De acordo com o especialista, que é gastrocirurgião e endoscopista do Instituto EndoVitta, o refluxo tem, entre suas causas, uma alimentação ruim e hábitos que mecanicamente facilitam a subida do suco gástrico para o esôfago – e estes fatores costumam ser ainda mais comuns em épocas de frio como o inverno.

“No inverno, temos o hábito de consumir alimentos mais quentes, mais gordurosos e em maior quantidade. Além disso, ficamos mais deitados e em casa devido às baixas temperaturas”, afirma o médico, explicando que estes alimentos são mais difíceis de digerir e, junto de outras coisas, como bebidas alcoólicas, aumentam a produção do suco gástrico.

“Para a quebra de moléculas de gordura, existe a necessidade de maior secreção de suco gástrico, consequentemente causando maior irritabilidade do sistema digestivo”, esclarece o médico.
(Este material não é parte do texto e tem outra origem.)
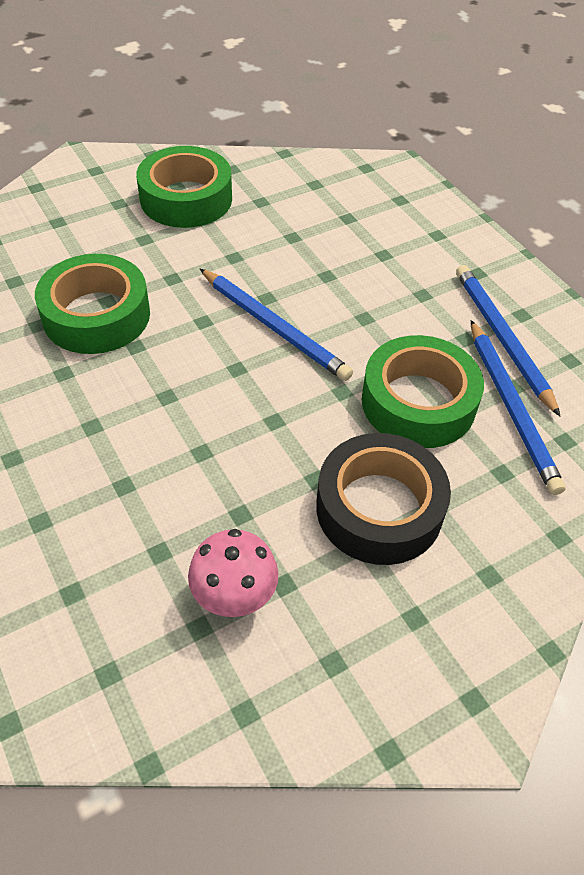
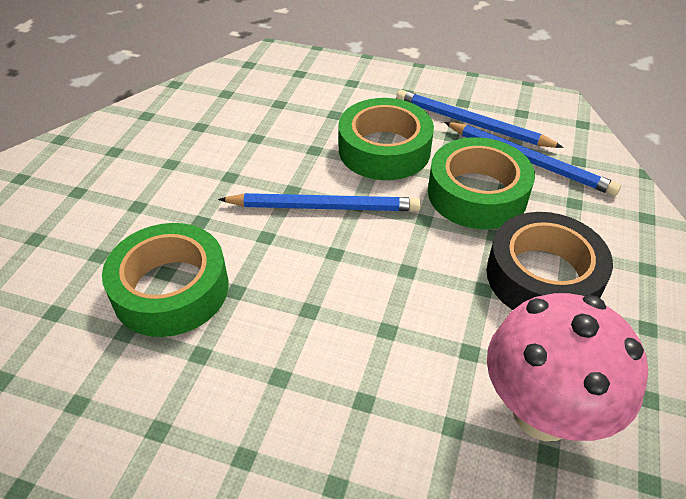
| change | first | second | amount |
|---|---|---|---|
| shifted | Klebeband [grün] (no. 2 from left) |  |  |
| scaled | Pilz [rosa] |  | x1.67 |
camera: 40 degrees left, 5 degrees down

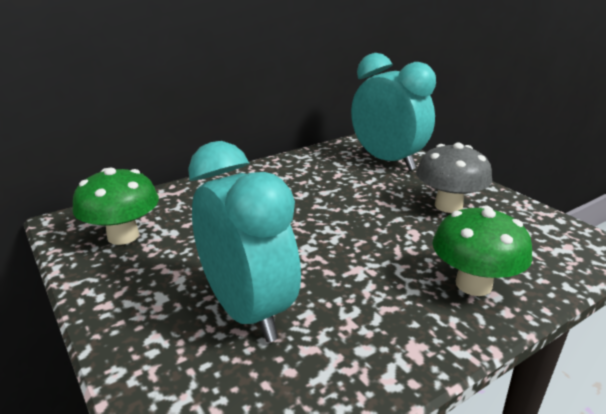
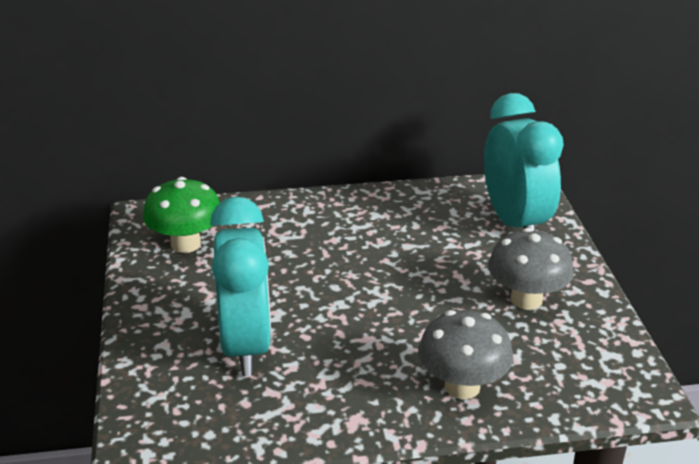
| change | first | second | amount |
|---|---|---|---|
| repainted | Pilz [grün] (no. 2 from left) | Pilz [grau] (no. 1 from left) |  |
camera: 25 degrees right, 5 degrees up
Os sintomas podem se intensificar ainda mais se, além do frio, outros fatores estiverem presentes, como ansiedade, compulsividade e estresse. “Com isso, pode haver aumento no consumo de alimentos mais calóricos e gordurosos, de bebida alcoólica, além do sedentarismo. O estresse estimula muito o sistema nervoso central e, consequentemente, a produção do suco gástrico, que irrita o estômago”, pontua Grecco.

Como amenizar o problema

Segundo o médico, algumas mudanças na rotina podem ser úteis para quem está apresentando a azia característica do refluxo e sentindo o líquido estomacal constantemente subir ao esôfago. “É possível elevar a cabeceira da cama, evitar refeições em grandes volumes antes de dormir, fazer refeições fracionadas e evitar alimentos cítricos, gasosos, cafeína, tabagismo, consumo de álcool e consumo de líquido durante as refeições”, afirma.

Se estas medidas não ajudarem e se outros sintomas mais graves aparecem (como dor intensa no peito, doenças pulmonares de repetição, dor ou entupimento nos ouvidos e dores de dente), é preciso buscar um especialista para avaliar as possíveis complicações do refluxo no corpo, bem como indicar o tratamento mais adequado.

De acordo com Grecco, dependendo do nível do problema, o paciente pode ser orientado a usar medicações específicas ou a fazer um procedimento cirúrgico.